Jesus once said: “Amen, I say to you, if you have faith the size of a mustard seed, you will say to this mountain, ‘Move from here to there,’ and it will move.” (Mt 17:20)

An experience with one of my kids last week caused me to look at this passage from a new angle. My son was trying to push a heavy oak table toward the wall to clear some space in the living room. He made no progress, but didn’t give up. Seeing how determined he was, and knowing there was no way he could move the table on his own, I went up behind him, put my hands on the table to either side of his own, and gave a strong push.

A few moments later, he turned to me, flexed his little arms proudly, and said “Mom! Did you see me move that table? I’m strong!”

In his intense focus on moving the table, he hadn’t even realized that I’d helped.

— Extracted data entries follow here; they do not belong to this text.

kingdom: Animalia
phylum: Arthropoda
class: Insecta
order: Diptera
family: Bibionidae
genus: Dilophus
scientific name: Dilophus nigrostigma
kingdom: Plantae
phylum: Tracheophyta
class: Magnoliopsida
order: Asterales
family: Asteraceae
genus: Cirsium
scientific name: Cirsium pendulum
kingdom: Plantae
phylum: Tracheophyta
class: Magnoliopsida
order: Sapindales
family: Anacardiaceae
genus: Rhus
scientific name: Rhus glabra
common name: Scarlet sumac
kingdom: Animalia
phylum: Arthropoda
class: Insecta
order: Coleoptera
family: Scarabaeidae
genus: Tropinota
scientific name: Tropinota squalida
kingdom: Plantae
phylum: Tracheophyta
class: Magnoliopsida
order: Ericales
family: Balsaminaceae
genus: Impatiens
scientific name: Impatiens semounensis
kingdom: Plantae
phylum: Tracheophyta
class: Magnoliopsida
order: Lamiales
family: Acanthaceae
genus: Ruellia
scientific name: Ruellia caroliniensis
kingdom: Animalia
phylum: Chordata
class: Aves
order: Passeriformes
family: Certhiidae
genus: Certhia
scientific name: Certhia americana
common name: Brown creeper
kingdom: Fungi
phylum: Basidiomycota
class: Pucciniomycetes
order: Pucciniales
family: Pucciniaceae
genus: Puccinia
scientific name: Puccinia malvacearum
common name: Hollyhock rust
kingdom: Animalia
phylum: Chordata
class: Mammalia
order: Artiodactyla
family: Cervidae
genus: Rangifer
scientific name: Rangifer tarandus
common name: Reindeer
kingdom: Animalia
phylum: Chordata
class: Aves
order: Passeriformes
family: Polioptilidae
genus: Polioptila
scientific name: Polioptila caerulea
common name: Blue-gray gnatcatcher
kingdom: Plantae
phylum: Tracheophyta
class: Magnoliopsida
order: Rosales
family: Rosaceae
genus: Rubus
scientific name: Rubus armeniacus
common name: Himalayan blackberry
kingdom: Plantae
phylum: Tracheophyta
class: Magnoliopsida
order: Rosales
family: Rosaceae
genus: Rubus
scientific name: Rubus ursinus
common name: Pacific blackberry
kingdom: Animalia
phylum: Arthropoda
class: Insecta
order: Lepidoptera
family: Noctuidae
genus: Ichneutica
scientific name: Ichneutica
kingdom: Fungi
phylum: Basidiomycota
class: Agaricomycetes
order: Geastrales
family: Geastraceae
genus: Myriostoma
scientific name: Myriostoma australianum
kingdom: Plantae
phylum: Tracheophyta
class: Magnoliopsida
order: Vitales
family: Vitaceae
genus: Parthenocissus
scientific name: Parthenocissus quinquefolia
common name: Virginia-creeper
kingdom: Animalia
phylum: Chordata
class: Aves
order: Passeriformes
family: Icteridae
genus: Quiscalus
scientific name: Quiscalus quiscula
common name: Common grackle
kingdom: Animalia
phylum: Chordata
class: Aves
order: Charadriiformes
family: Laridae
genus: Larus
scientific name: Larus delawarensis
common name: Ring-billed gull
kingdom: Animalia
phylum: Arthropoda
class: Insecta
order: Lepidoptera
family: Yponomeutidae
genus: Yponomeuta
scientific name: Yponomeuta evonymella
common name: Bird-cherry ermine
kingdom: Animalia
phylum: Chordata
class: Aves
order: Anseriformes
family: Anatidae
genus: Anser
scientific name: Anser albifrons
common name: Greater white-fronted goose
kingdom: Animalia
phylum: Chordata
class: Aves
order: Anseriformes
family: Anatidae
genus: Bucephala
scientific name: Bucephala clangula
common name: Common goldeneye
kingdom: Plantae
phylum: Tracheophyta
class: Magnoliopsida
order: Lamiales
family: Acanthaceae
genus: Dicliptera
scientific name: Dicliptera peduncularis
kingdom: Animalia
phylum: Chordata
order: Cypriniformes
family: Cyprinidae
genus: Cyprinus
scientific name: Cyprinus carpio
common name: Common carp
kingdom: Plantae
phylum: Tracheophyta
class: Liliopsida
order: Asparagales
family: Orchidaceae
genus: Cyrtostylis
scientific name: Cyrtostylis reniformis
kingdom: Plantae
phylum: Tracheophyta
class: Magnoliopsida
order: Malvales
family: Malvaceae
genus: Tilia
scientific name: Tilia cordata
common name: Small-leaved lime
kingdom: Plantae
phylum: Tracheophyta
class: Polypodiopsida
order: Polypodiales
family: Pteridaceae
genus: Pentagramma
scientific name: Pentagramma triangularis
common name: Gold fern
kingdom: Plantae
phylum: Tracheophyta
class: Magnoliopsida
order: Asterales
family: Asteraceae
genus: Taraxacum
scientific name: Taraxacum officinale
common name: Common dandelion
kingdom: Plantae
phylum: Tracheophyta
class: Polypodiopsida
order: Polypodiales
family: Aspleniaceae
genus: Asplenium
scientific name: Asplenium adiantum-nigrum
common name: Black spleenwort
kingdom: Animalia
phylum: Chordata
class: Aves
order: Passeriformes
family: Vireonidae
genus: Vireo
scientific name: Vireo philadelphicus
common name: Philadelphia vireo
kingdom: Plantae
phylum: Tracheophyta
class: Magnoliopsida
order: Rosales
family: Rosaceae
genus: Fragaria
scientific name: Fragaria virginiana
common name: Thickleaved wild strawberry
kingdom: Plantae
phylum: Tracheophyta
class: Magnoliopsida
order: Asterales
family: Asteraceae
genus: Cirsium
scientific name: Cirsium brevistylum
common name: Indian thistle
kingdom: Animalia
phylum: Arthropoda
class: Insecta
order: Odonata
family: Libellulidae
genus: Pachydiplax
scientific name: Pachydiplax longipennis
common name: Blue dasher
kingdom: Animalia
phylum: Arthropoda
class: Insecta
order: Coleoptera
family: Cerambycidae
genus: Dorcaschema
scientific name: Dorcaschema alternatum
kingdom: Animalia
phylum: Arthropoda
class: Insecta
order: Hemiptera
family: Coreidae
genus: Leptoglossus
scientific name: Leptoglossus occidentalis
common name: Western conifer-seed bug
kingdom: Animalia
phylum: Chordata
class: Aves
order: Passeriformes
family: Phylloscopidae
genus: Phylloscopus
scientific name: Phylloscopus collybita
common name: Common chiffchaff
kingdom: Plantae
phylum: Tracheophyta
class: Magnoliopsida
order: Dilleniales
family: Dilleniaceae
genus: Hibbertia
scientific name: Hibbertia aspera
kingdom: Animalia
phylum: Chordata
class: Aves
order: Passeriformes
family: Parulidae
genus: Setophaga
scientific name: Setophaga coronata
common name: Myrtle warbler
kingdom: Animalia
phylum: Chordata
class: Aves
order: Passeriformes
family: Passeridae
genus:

I smiled at the innocence of childhood. I also reflected on the nature of desire.

After all, hadn’t he, in some way, moved the table? If he hadn’t desired to move it as ardently as he did, I never would have gotten up off the couch. So yes, technically speaking, perhaps I moved the table, but in a very real sense, he did as well. His desire had been meaningful.

In some way, is this how the Lord works with us when it comes to moving mountains?

The Significance of Desire

Some of our desires are basic and necessary for survival. These correspond to physical needs and safety. But desires can go far beyond that and point to existential longing, the search for meaning. These desires can move us profoundly and can be the source of both a sacred ache telling us we are created for more, and a strong motivation that moves us to pursue those longings.

The word desire comes from the Latin de sidere, or “from the stars”. This origin implies that our sense of desire, in essence, deals with something outside of our reach, and serves to remind us that we are not complete in ourselves, and are connected with a greater reality.

In the context of relationship, the meaning of desire is twofold. Your desires in some way reveal you to yourself; at the same time, they are meaningful to the people who care about you.

What the beloved desires matters, immensely, to the one who loves them. This is true of spouses. It is true of parents and friends. It is also true of our relationship with God.

Yes, God has a perfect will. Yes, he can do everything he needs to on his own. But our desires matter. In the Gospel of John, the Lord calls his disciples friends. Time and again throughout his public life, Jesus encourages those who approach him to ask for what they desire. He himself often initiates the conversation, with questions like “What are you looking for?” (Jn 1:38), “Why are you looking for me?” (Luke 2:49) and “What do you want me to do for you?” (Mk 10:36). All three of these questions indicate the Lord’s own longing for us to bring our desires to him.

He also assures us, on multiple occasions, that we will not go unheard. “Ask, and it will be given to you” (Mt. 7:7) he tells us. And, “If you ask something in my name, I will do it” (Jn14:14).

Our desires matter, not only to us, but also to God.

Desire and Union with God

St. Ignatius of Loyola draws a direct connection between our desires, discernment, and God’s will, seeing the deepest desires of our heart as a way of hearing God and journeying toward him. Not all desires are clear or lead us in the right direction. Self-awareness and discernment are important and at times challenging. But the deepest desires of the human heart point us to God. As St. Augustine put it, “You have made us for yourself, O Lord, and our hearts are restless until they rest in you.”

While only God can fulfill our deepest human yearnings, those same desires are themselves a channel God has given us to union with him.

God responds to our desires in different ways. Sometimes it’s yes, sometimes no, sometimes wait, sometimes work harder first. And sometimes, he moves mountains because of our faith and persistence.

Perhaps this is why St. Ignatius suggested, “Pray as if everything depended on God and work as if everything depended on you.”

Sometimes, God does things on his own initiative. A lot of the times, he does things because we ask—it begins with our own desire. We want something that we believe is good and godly, and apply all we have toward making it happen. God makes up for the rest, sometimes without us even realizing he has intervened. And we are left marveling at the result. Yes, God did it. And so did we.

That’s the beauty of the relationship. It’s not just God or just us—in a very real way, it’s both.